The reason for the change was that certain companies were entering into transactions involving, among others, the cross-issue of shares between a resident and non-resident company. These transactions would result in a shift of control of the resident company to an off-shore jurisdiction, and effectively a tax-free corporate migration. By treating the issue of the shares as a disposal by the resident company, it would generate an immediate capital gain for the resident company equal to the market value of the foreign shares (because the shares issued by the resident company would have no base cost).

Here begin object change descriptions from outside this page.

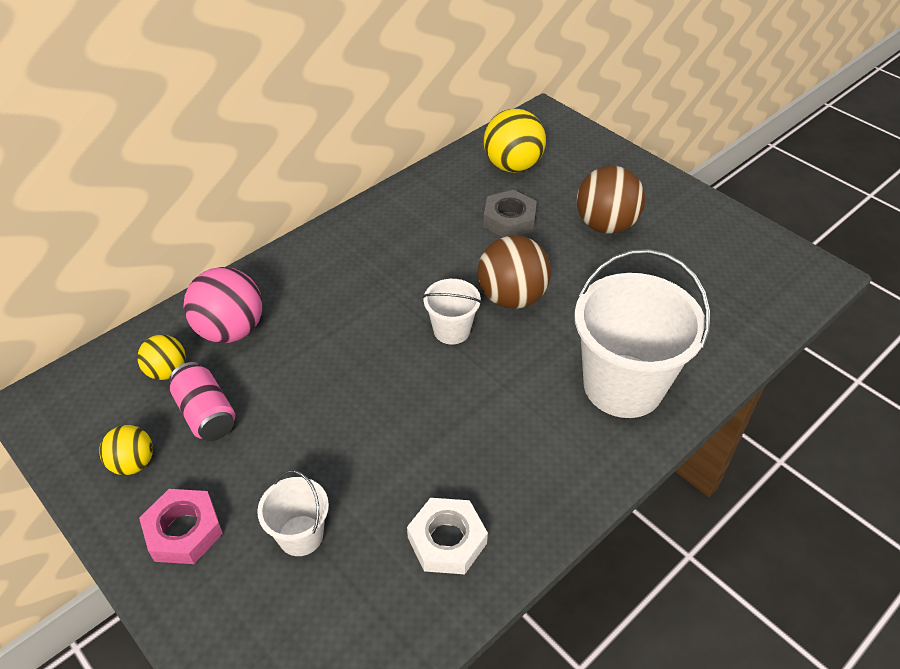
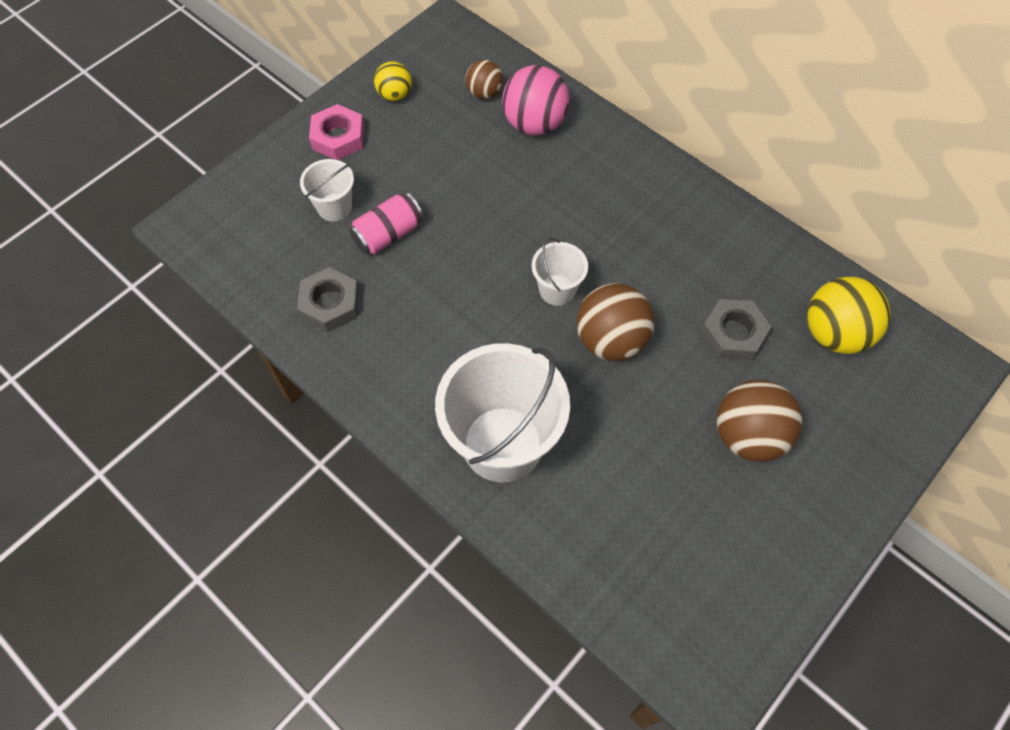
camera: 85 degrees right, 15 degrees up
yellow ball [137,335,186,380] -> brown ball [466,60,503,99]
pink can [169,362,235,441] -> pink can moved to [349,192,423,254]
white nut [407,498,488,574] -> grey nut [297,267,359,332]

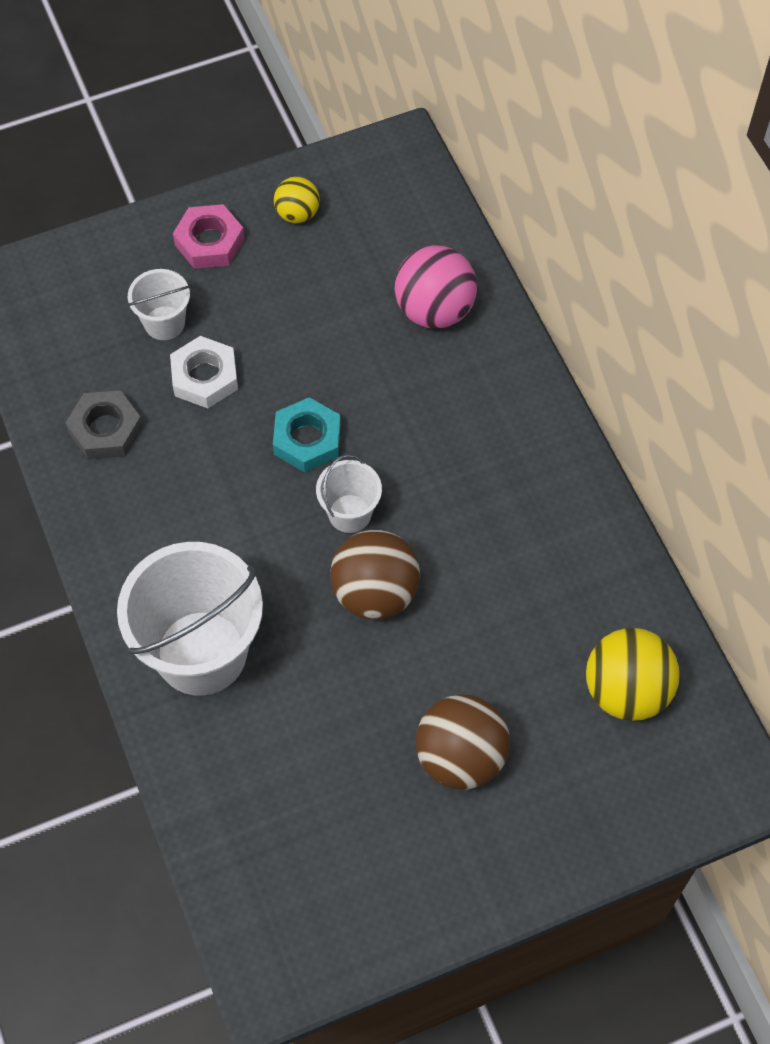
camera: 25 degrees right, 0 degrees up
pink can [349,192,423,254] -> white nut [170,336,238,408]
brown ball [466,60,503,99] -> none
grey nut [701,299,771,360] -> none
none -> turquoise nut [273,397,341,472]

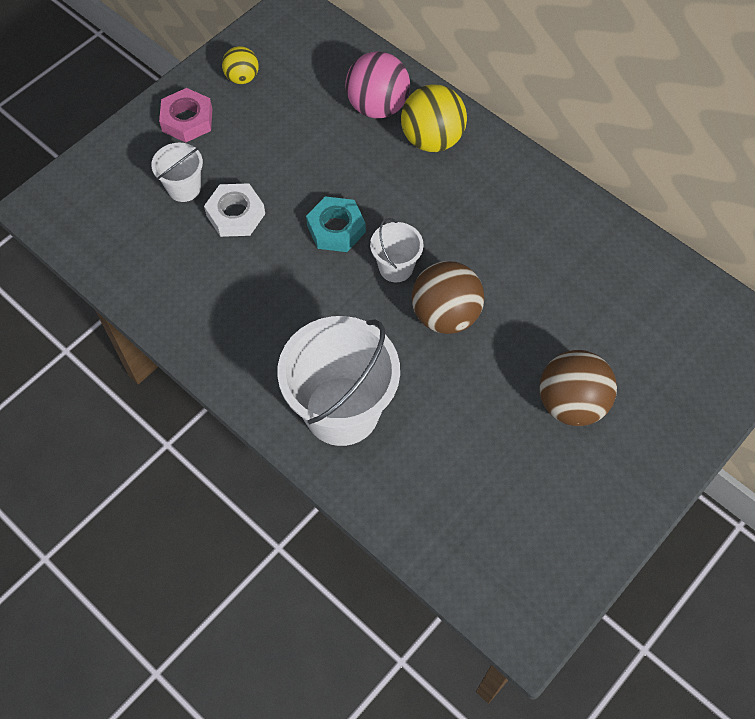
camera: 25 degrees left, 0 degrees up
grey nut [66,390,143,460] -> none
yellow ball [586,628,679,721] -> yellow ball moved to [401,84,467,152]

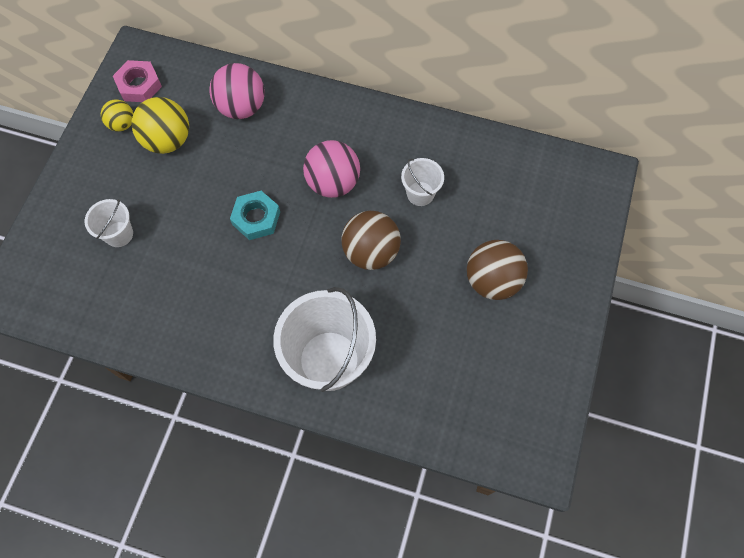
camera: 25 degrees left, 5 degrees up
pink nut [159,88,212,142] -> pink nut moved to [113,60,162,102]
white nut [204,183,265,237] -> none
white bucket [370,218,424,282] -> white bucket moved to [401,158,444,206]
yellow ball [401,84,467,152] -> yellow ball moved to [131,97,189,154]
none -> pink ball [303,140,360,198]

The amendments were therefore introduced as an anti-avoidance measure, and as part of South Africa’s broader plan to curtail base erosion and profit shifting.
However, it is now recognised that the anti-avoidance provision has had unintended side-effects, specifically in that it stifles the growth and expansion of South African multinational companies. Without providing much detail, it is indicated in the Budget that the provision would be relaxed, but not necessarily scrapped.
The change is welcomed, and it is a particularly positive indication that the Minister is alert to the constraining effect that certain ‘blunt instrument’ anti-avoidance provisions can have on legitimate commercial transactions.